In the latest government report on the UK’s health, Chief Medical Officer Professor Sally Davies sounds the alarm about being overweight becoming normal, and calls for more to be done to make active travel - walking and cycling - even safer.

In the report, Professor Davies warns that most adults in England are overweight or obese and that “as a society, we are in danger of ‘normalising’ being overweight”.

Part of the answer to the epidemic of obesity is to get people to travel more on foot and by bike, she says.

“I believe that encouraging more people to engage in active travel, such as walking and cycling, is crucial to improving the health of the nation and reducing the prevalence of obesity.”

However, there’s a problem: the public perceives cycling as dangerous. Despite cycling deaths regularly making the news, Professor Davies says: “Cycling is usually a safe and healthy thing to do but the benefits of cycling don’t make the headlines”.

The report summarises the relative risks of different modes of travel, pointing out that for each kilometre travelled, the risk of serious injury is 21 times higher on a bicycle than by car.

The report points out that such simple comparisons can be misleading because, for example, cars can carry passengers which makes them look safer per person-journey. Cars also cover substantial distances on motorways and dual carriageway A roads, which have an extremely good safety record because they’re designed to keep vehicles apart.

Professor Davies says: “In order to improve uptake, we need to improve safety. The relative risk associated with journeys by active travel methods are unacceptably high and must be reduced.“

Despite the risks, the health benefits of cycling are overwhelming, she says. “Research strongly suggests that the health benefits associated with switching from travelling by car to cycling outweigh the risks. Research suggests that the overall health benefits of cycling are 7 times greater than the risks.”

The answer, says Professor Davies, is to make sure that all forms of active travel are considered when infrastructure is modified.

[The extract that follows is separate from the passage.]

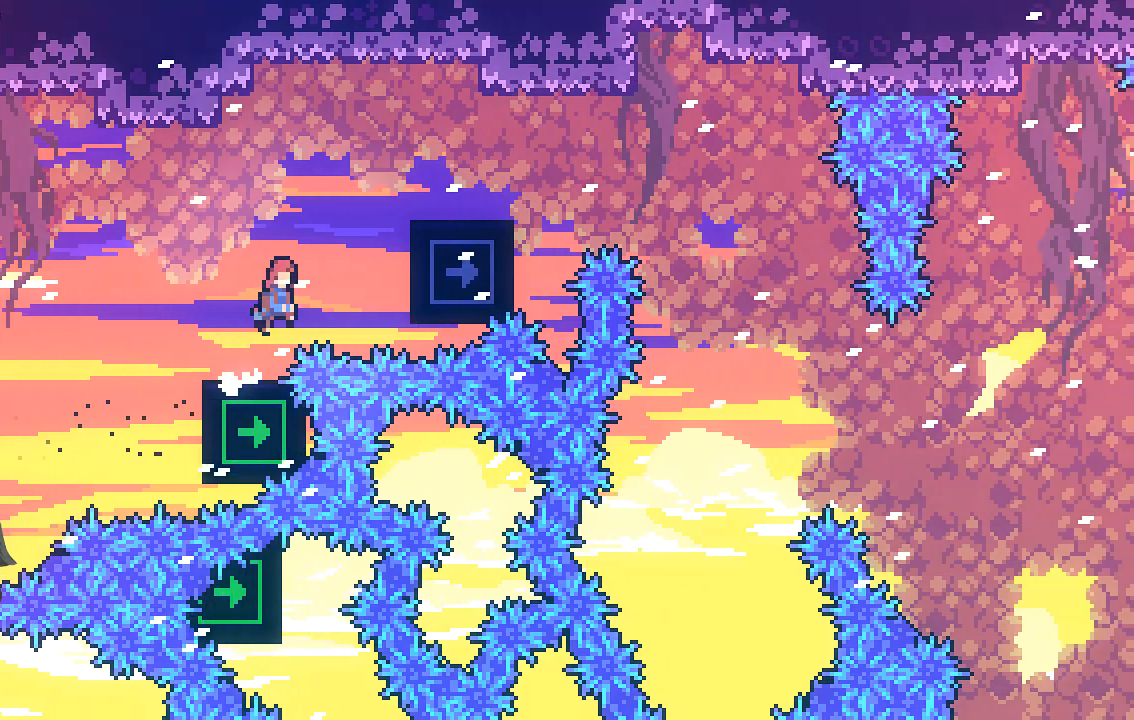
{"buttons": ["R2"], "left_stick": "right", "events": [[33, "left_stick", "up-right"], [134, "A", "up"], [168, "X", "down"], [369, "X", "up"], [470, "left_stick", "right"]]}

She says: “For example, research suggests that some pedestrians fear collisions with cyclists, and some report feeling “terrorised” by cyclists. This fear may be an unintended consequence of frequently colocating cyclist traffic and much slower pedestrian traffic.”

In other words, as demonstrated by the frequent issues that crop up around probably the UK’s busiest shared-use route, the Bristol-Bath Railway Path, forcing cyclists and pedestrians to share transport space is a bad idea.

British Cycling says the report provides strong support for its 10 point #ChooseCycling plan.

British Cycling's campaigns manager, Martin Key said: “Today’s report by the chief medical officer highlights the vital need for cycling to be prioritised as a form of transport. From our research we know that almost two thirds people would travel more by bike if cycling was accommodated in road design.

“As this report makes clear, the health benefits of cycling through improved fitness outweigh the risks by 700%. To overcome this we need to transform our towns into people friendly places with safe, separated bike lanes which link people to the places they want to go.

"Cities like Cambridge, where almost a third of people cycle to work, are real life examples of how cycling can be made safer as well as a viable, attractive alternative to driving.

“Politicians and local leaders need to listen carefully to this advice. Research we commissioned from Cambridge University has shown that even a modest increase in trips made by bike would save the NHS in excess of £2.5 billion over the next decade. The way forward is clear: we just have to choose cycling.”

Our official grumpy Northerner, John has been riding bikes for over 30 years since discovering as an uncoordinated teen that a sport could be fun if it didn't require you to catch a ball or get in the way of a hulking prop forward.

Road touring was followed by mountain biking and a career racing in the mud that was as brief as it was unsuccessful.

Somewhere along the line came the discovery that he could string a few words together, followed by the even more remarkable discovery that people were mug enough to pay for this rather than expecting him to do an honest day's work. He's pretty certain he's worked for even more bike publications than Mat Brett.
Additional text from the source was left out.